厅内的空气,在蔡邕离开后,变得更加沉重,几乎要滴出水来。
“主公,您这是……要当爹了?”一个瓮声瓮气的声音在旁边响起,典韦不知何时走了进来,硕大的头颅好奇地探着,脸上满是憨厚的喜悦,“这是大好事啊!主公后继有人了!”

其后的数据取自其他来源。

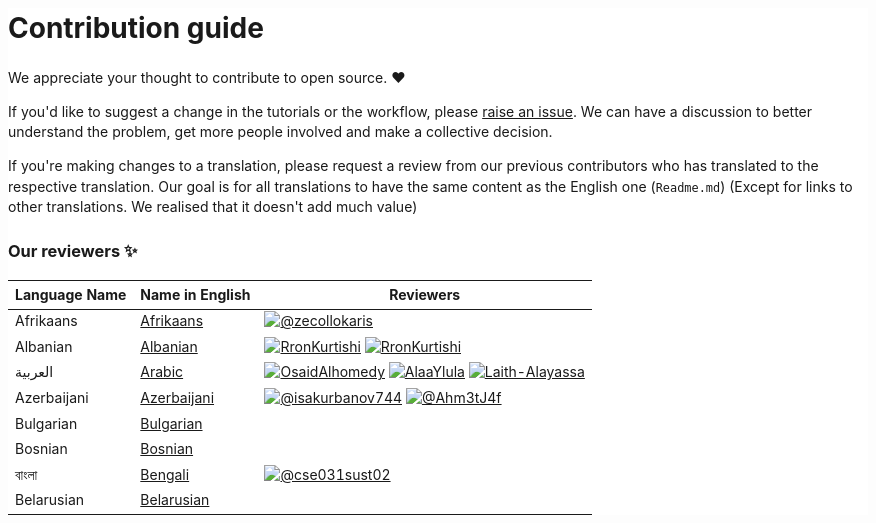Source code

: # Contribution guide

We appreciate your thought to contribute to open source. :heart:

If you'd like to suggest a change in the tutorials or the workflow, please [raise an issue](https://github.com/firstcontributions/first-contributions/issues/new). We can have a discussion to better understand the problem, get more people involved and make a collective decision.

If you're making changes to a translation, please request a review from our previous contributors who has translated to the respective translation. Our goal is for all translations to have the same content as the English one (`Readme.md`) (Except for links to other translations. We realised that it doesn't add much value)

### Our reviewers :sparkles:

| Language Name       | Name in English                                          | Reviewers                                                                                                                                                                                                                                                                                                                                                                                                      |
| ------------------- | -------------------------------------------------------- | -------------------------------------------------------------------------------------------------------------------------------------------------------------------------------------------------------------------------------------------------------------------------------------------------------------------------------------------------------------------------------------------------------------- |
| Afrikaans           | [Afrikaans](../translations/README.afk.md)               | [<img width="100" src="https://avatars.githubusercontent.com/u/36197725?v=4" alt="@zecollokaris" />](https://github.com/zecollokaris)                                                                                                                                                                                                                                                                          |
| Albanian            | [Albanian](../translations/README.al.md)                 | [<img width="100" src="https://avatars.githubusercontent.com/u/40631828?v=4" alt="RronKurtishi" />](https://github.com/RronKurtishi) [<img width="100" src="https://avatars.githubusercontent.com/u/98396887?s=400&v=4" alt="RronKurtishi" />](https://github.com/auronvila)                                                                                                                                   |
| العربية             | [Arabic](../translations/README.ar.md)                   | [<img width="100" src="https://avatars.githubusercontent.com/u/83532081?v=4" alt="OsaidAlhomedy" />](https://github.com/OsaidAlhomedy) [<img width="100" src="https://avatars.githubusercontent.com/u/97640062?v=4" alt="AlaaYlula" />](https://github.com/AlaaYlula) [<img width="100" src="https://avatars.githubusercontent.com/u/60319236?v=4" alt="Laith-Alayassa" />](https://github.com/Laith-Alayassa) |
| Azerbaijani         | [Azerbaijani](../translations/README.aze.md)             | [<img width="100" src="https://avatars.githubusercontent.com/u/60487349?v=4" alt="@isakurbanov744" />](https://github.com/isakurbanov744) [<img width="100" src="https://avatars.githubusercontent.com/u/58222828?v=4" alt="@Ahm3tJ4f" />](https://github.com/Ahm3tJ4f)                                                                                                                                        |
| Bulgarian           | [Bulgarian](../translations/README.bg.md)                | []()                                                                                                                                                                                                                                                                                                                                                                                                           |
| Bosnian             | [Bosnian](../translations/README.bih.md)                 | []()                                                                                                                                                                                                                                                                                                                                                                                                           |
| বাংলা               | [Bengali](../translations/README.bn.md)                  | [<img width="100" src="https://avatars3.githubusercontent.com/u/12910423?s=460&v=4" alt="@cse031sust02" />](https://github.com/cse031sust02)                                                                                                                                                                                                                                                                   |
| Belarusian          | [Belarusian](../translations/README.by.md)               | []()                                                                                                                                                                                                                                                                                                                                                                                                           |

这一声“当爹了”,如同一根针,瞬间刺破了董俷脑中混乱的气球。
他猛地惊醒,手脚一阵发软,差点没站稳。
是啊,他要当爹了!
可随之而来的不是喜悦,而是滔天的焦虑。
这个孩子,是他的第一个孩子!
可他该以什么名分降生?
嫡子?
庶子?
一个未婚妻所生的孩子,注定名不正言不顺,将来如何在宗族立足?
如何继承家业?
他董俷的第一个子嗣,难道要背负着私生子的名头一辈子?
他烦躁地在厅内来回踱步,双手不住地抓挠着头发,像一头被困在笼中的猛兽。
他能征服最悍勇的敌人,能看透最凶险的战场,却对眼前这个混乱的家事束手无策。
这比让他去冲杀十万大军还要难受!
就在他焦头烂额之际,一道清冷而沉静的声音从屏风后传来。
“主公,或许……妾身有一法,可解此围。”
董俷猛地抬头,只见任红昌款款走出,她的脸上没有丝毫慌乱,那双美丽的眼眸中闪烁着智慧与决断的光芒。
“说!”董俷像是抓住了救命稻草,急切地看着她。
任红昌微微屈膝行了一礼,声音平稳而清晰:“此事关键,在于蔡小姐不能在婚前产子。但若孩子的母亲,不是蔡小姐呢?”